Getting further afield from the formal performances of stage and cinema I attended the annual Heavy Pedal Cyclecide Bike Rodeo yesterday. It’s a very San Franciscan treat, semi-punk, semi-mechanic, semi-Burning Man, all zany and ‘at your own risk’, in a junkyard just off Bayshore… They had their usual motley assortment of pedal-powered carny rides, a bevy of punk bands and periodic live runnings of the life-size MouseTrap, with human mice and hardhatted crew all scurrying about amidst the ornately beautiful rendition of the classic plastic board game. Here’s some shots for your enjoyment:

Not atypical of San Francisco, to get to the Cyclecide event, we walked over Bernal Heights and took the pedestrian bridge down to Bayshore. On our way to the pedal-powered insanity, we encountered this, which I believe passes for “normal” in this country:

Overlooking this normalized lunacy is an advertising billboard pitching alcohol, the most common coping mechanism for people who spend too much time in such situations. On the billboard though, the confusion thickened, as the name of the liquor corresponds to the normal activities of pedestrians, but as you can see, the art indicates that it is somehow emerging from gears, much like a bicycle chain! Talk about mixed metaphors!

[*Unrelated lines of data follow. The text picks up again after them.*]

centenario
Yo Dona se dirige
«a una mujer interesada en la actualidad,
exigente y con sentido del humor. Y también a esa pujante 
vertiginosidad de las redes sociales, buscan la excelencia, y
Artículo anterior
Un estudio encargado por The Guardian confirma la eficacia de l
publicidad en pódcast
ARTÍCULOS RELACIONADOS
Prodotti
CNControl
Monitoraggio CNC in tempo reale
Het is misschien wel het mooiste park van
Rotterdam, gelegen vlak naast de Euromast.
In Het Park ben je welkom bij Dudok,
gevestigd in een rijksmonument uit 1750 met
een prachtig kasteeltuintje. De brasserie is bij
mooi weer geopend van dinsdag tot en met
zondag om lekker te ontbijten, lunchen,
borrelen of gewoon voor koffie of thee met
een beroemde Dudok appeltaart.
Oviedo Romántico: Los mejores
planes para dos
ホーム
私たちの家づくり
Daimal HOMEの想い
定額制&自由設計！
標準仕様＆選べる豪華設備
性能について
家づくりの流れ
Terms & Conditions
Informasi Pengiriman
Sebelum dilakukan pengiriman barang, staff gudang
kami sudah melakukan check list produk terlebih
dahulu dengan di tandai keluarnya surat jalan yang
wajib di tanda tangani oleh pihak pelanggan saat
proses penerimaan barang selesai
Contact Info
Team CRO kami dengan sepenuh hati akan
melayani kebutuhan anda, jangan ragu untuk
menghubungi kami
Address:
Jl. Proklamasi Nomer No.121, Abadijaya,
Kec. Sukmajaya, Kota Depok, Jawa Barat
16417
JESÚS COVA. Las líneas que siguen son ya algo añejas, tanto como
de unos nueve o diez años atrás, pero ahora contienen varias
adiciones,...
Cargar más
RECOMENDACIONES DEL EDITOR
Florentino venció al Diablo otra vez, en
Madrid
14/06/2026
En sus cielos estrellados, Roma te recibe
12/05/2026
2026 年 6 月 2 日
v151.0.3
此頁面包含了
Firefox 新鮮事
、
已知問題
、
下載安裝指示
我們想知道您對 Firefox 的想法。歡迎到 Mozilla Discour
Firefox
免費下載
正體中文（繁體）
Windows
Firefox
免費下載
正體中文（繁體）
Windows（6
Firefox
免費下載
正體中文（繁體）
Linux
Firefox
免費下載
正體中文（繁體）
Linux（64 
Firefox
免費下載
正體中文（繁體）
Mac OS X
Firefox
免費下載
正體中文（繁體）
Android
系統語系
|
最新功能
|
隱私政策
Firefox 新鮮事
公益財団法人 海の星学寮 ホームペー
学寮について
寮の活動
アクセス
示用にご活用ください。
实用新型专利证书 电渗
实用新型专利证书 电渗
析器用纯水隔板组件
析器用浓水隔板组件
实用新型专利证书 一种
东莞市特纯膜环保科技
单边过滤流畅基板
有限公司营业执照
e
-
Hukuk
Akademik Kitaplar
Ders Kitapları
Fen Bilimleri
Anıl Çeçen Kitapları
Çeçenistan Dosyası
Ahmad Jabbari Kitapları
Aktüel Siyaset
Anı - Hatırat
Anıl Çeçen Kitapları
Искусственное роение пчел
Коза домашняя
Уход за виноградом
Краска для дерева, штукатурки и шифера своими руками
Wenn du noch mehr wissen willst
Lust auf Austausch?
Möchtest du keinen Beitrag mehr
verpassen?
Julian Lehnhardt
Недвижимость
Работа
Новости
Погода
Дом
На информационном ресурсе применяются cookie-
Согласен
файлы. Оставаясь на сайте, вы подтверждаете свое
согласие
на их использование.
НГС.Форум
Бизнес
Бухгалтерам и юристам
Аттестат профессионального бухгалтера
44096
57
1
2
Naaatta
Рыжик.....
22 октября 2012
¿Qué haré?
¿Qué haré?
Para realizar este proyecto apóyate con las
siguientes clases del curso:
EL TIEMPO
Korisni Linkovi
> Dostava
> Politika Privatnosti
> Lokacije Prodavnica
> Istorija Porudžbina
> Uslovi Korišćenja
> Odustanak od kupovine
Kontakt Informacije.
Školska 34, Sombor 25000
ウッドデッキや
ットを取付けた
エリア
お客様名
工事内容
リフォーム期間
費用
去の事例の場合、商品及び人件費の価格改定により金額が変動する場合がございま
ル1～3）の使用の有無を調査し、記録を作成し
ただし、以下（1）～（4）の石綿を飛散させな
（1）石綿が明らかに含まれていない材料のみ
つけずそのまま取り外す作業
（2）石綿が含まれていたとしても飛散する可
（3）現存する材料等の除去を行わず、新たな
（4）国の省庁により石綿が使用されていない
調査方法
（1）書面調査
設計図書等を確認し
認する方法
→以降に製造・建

And back in San Francisco during the summer means lots of cycling around. By now I have quite a library of images of favorite spots, including this one, the Tennessee Hollow restoration in the Presidio. Here the Park Service removed a dump that had filled in the creek as early as the 1880s, and after some vigorous volunteer labor planting native species, the Hollow is coming back to life. Here are two shots, Oct. 05 and July 07…

Lastly, I’m frantically trying to plot out the entire Fall/Winter Talks at CounterPULSE right now, so the calendar can be printed in about 2 weeks. One event we’ve decided on for the Nature in the City side of the programming will be about Birds in San Francisco, so I’ll leave you with some shots I love. First, a hawk devouring a pigeon on Thanksgiving Day (talk about your Thanksgiving bird!) at Dolores and 19th in 2003 (photo by Tristan Savatier); then a big ol’ owl I’ve seen a lot at the top of the Esmeralda Steps on the Bernal Heights ring road, this photo taken about a week ago; and last another shot of a hawk perched on an electrical tower near Billygoat hill at the end of Castro on 30th Street.